The Professional plan also unlocks new categories for sales and has additional features
that help you sell more products. 
 
Amazon seller fees
If you think the costs of different selling plans on Amazon sound inexpensive, you’re not
alone. Unfortunately, besides a monthly payment for your store (or payment per product
for Individual Sellers), Amazon charges fees per product sold. 
 
There are several fees that individuals and professionals must pay per item sold. These
include:
 
Referral fees on each item sold: a percentage of the final price of a product sold Shipping
fees (which apply regardless of fulfillment method).
Closing fees 
Amazon’s fee structure can get complicated, so it’s worth examining the Selling on
Amazon Fee Schedule. If you are an FBA Seller, Amazon will charge you additional
storage and fulfillment fees.
 
Amazon also has a calculator that can help you estimate your revenue, even with fees.

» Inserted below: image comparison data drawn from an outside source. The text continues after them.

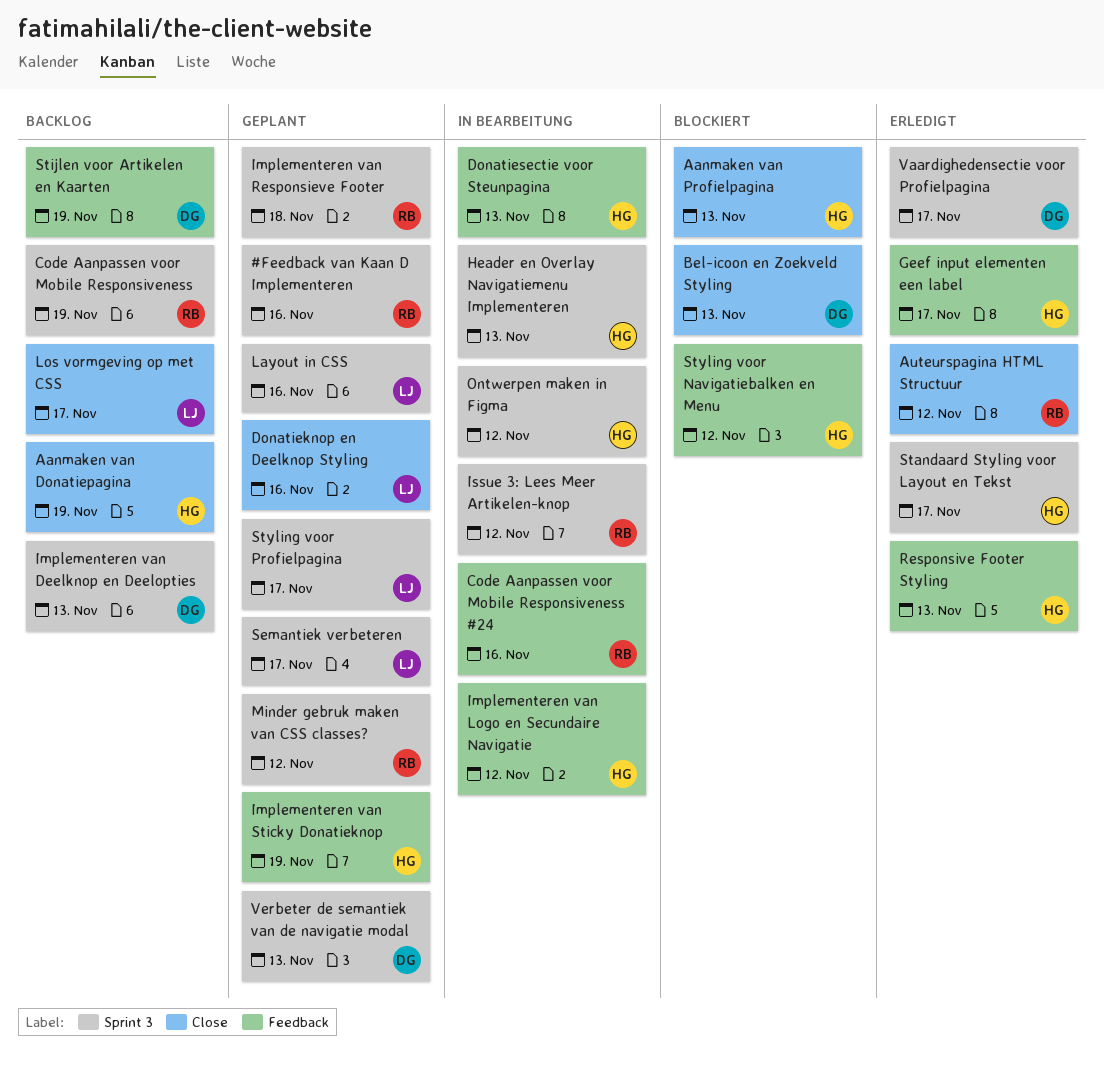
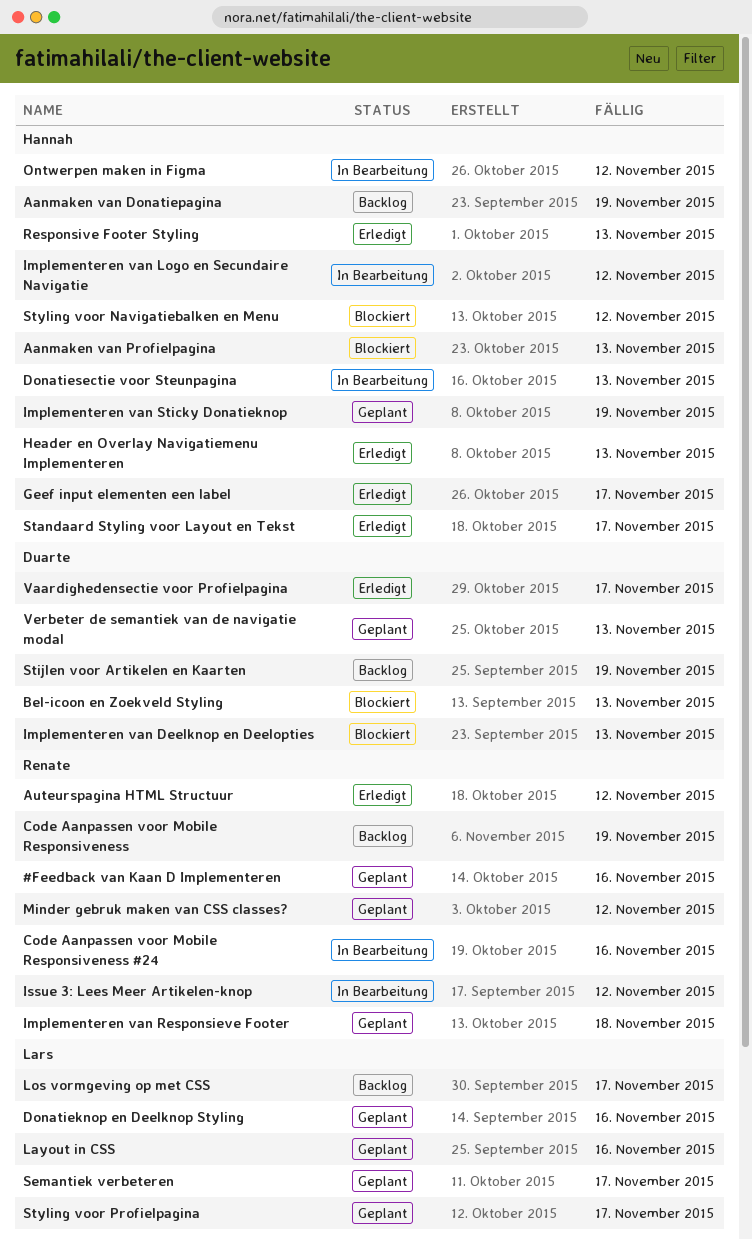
Header en Overlay Navigatiemenu Implementeren, status: In Bearbeitung -> Erledigt
Implementeren van Deelknop en Deelopties, status: Backlog -> Blockiert

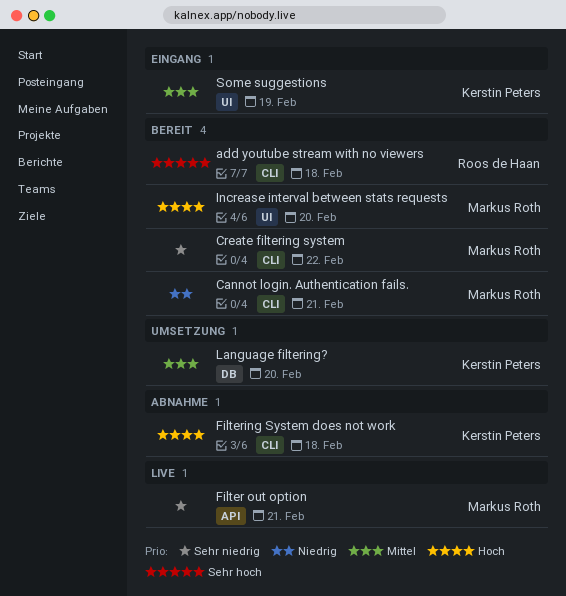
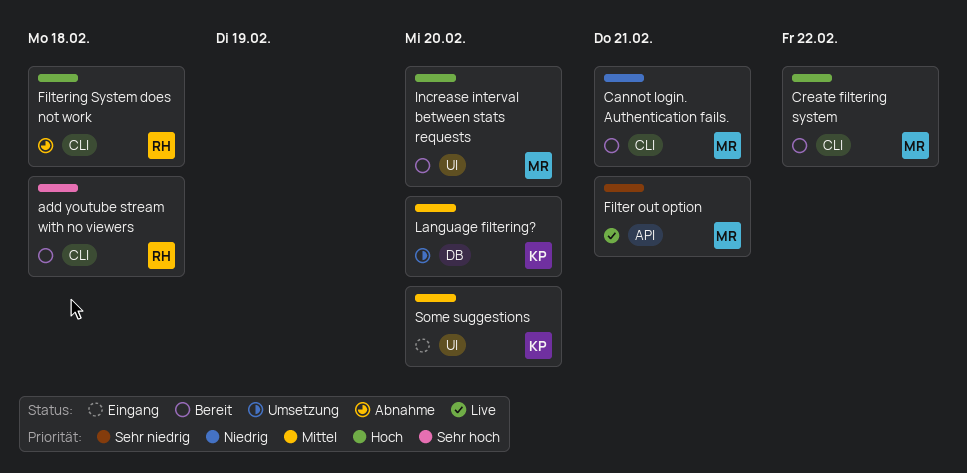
Create filtering system, priority: Sehr niedrig -> Hoch
Filtering System does not work, owner: Kerstin Peters -> Roos de Haan
Some suggestions, due: Feb 19 -> Feb 20

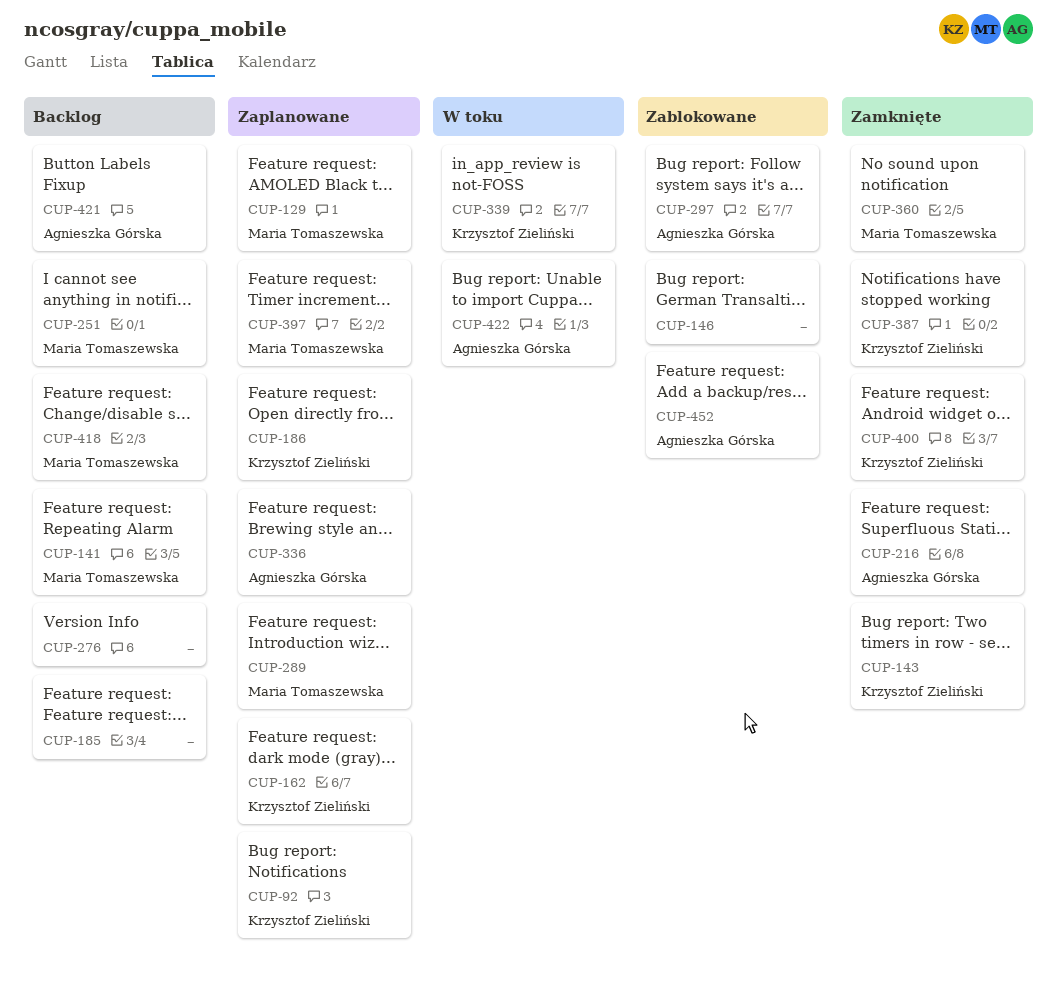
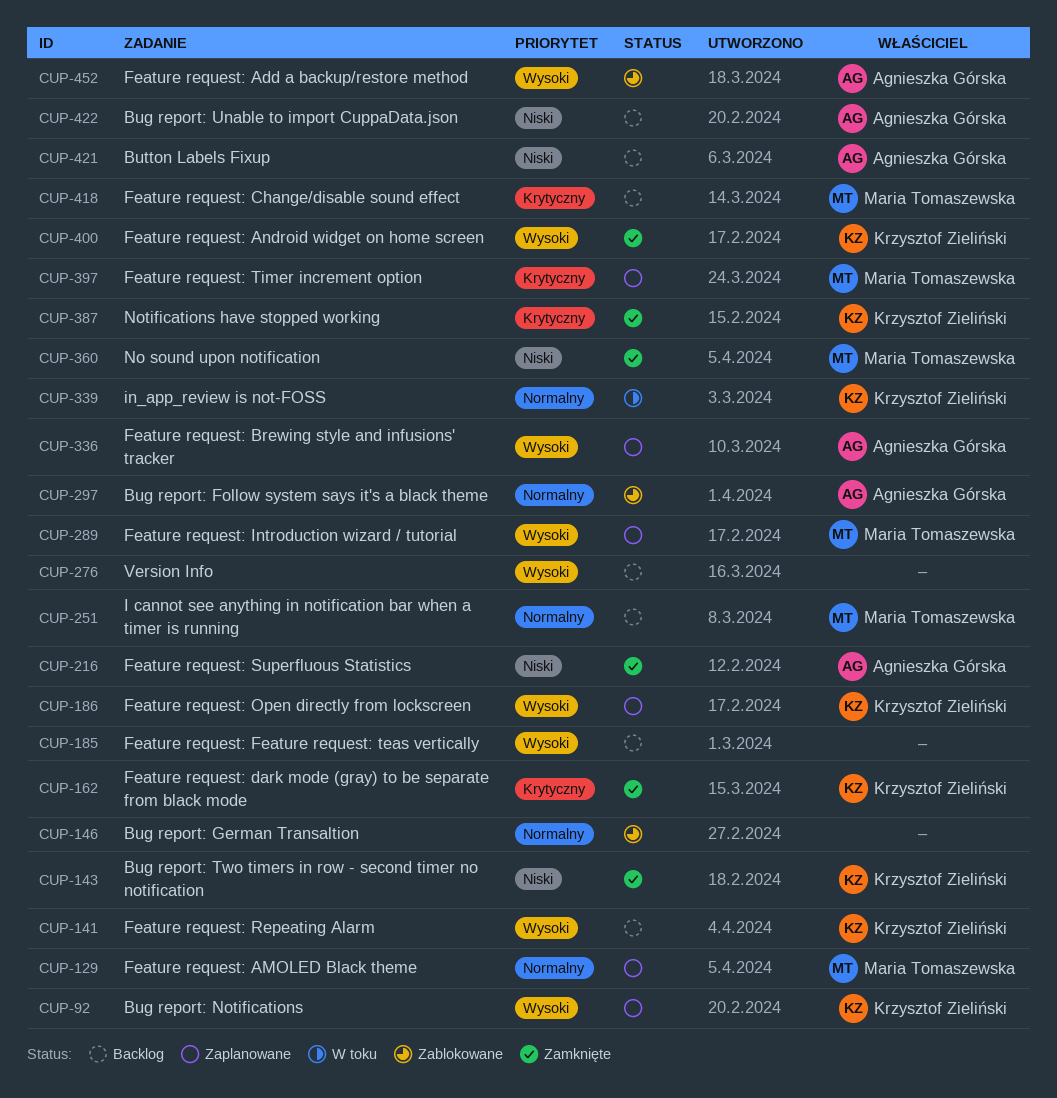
CUP-141, owner: Maria Tomaszewska -> Krzysztof Zieliński
CUP-162, status: Zaplanowane -> Zamknięte
CUP-422, status: W toku -> Backlog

Just enter the product name, UPC, ASIN, ISBN, or ASIN number and product details and
you’ll get an estimate of how much revenue you can expect to earn. 
 
Amazon price changes
Besides having a complicated pricing structure, Amazon also has a complicated pricing
model. The company is a pioneer in dynamic pricing and makes over 250 million price
changes every day. The average product’s price will change once every 10 minutes,
making it difficult for Sellers and consumers to keep up.  
 
Amazon price match
Amazon doesn’t have any price-match guarantee. If consumers find a product they’ve
bought for a cheaper price online, there’s no way for them to ask Amazon to pay the
difference in price. 
 
This is mostly for practical reasons. Amazon used to have a policy like this, but as the
market became more fluid, the policy became impossible to honor.
 
Amazon recognized that a dynamic market meant price match policies would become
obsolete. With this knowledge, the company eliminated the policy in 2016.